Cine

«Los buenos demonios», un buen broche para Málaga

El festival cierra su edición a falta de entregar los galardones

Los actores, Vladimir Cruz (3i) y Jesús Prieto (2d) posan junto al director Gerardo Chijona (3d), el guionista Alejandro Hernández (i), y los productores Danilo León (d) y Jose María Morales (2i) en la presentación de la película "Los Buenos Demonios"
Los actores, Vladimir Cruz (3i) y Jesús Prieto (2d) posan junto al director Gerardo Chijona (3d), el guionista Alejandro Hernández (i), y los productores Danilo León (d) y Jose María Morales (2i) en la presentación de la película "Los Buenos Demonios"

El festival cierra su edición a falta de entregar los galardones

Lleva a su final un festival que en el saber popular, en la opinión de la crítica y público en general, fluye que esta edición del certamen ha sido flojita, con varios despistes de los que dirigen este evento de cine en español, lo cual no ha evitado que dos películas hayan sido rodadas en portugués.
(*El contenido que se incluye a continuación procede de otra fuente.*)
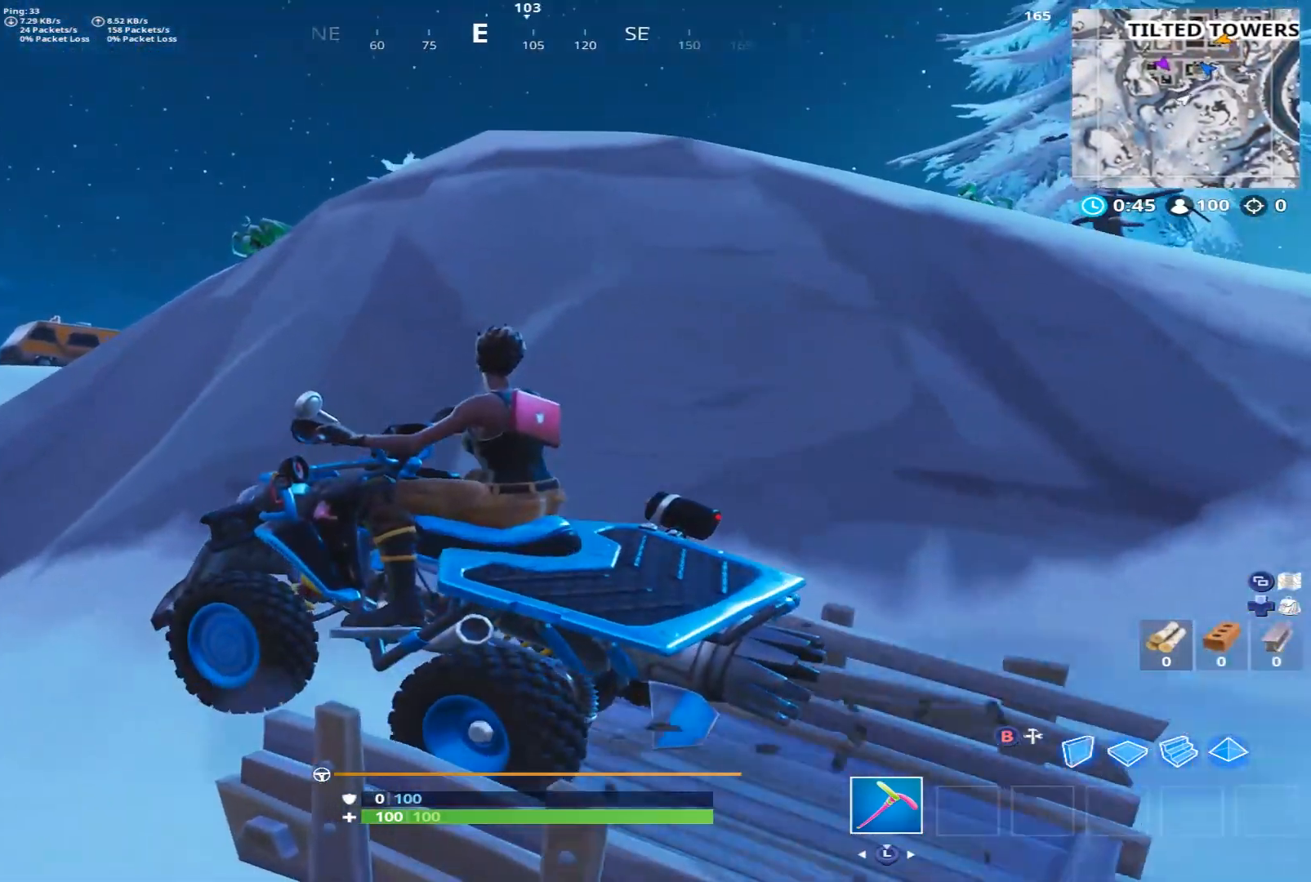
{"buttons": ["R2"], "left_stick": "center", "right_stick": "center", "events": [[67, "right_stick", "down-left"], [417, "right_stick", "center"]]}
Uno de los despistes, por ejemplo, ha sido que en publicaciones oficiales ha habido dos informaciones que decían que en el mismo local, a la misma hora, habían dos proyecciones distintas.

Vamos con las películas a concurso, las últimas de este festival, empezamos con "Invisible", de Pablo Giorgelli , coproducción entre Argentina, Brasil, Uruguay y Alemania, ¿como se pueden poner cuatro países de acuerdo para hacer una película? Un filme extraño, de una sencillez asombrosa pero que consigue captar la atención del espectador con un personaje, una chica, de 17 años en su vida cotidiana: coger el autobús, trabajar, ir, venir y la única sorpresa es que está embarazada, con igual sencillez como que en Argentina está prohibido el aborto voluntario, vemos cual es su problema. Es muy curioso que una vida aburrida y cotidiana plasmada en una pantalla nos llegue a interesar, lo cual quiere decir que quien la ha dirigido sabe contar historias.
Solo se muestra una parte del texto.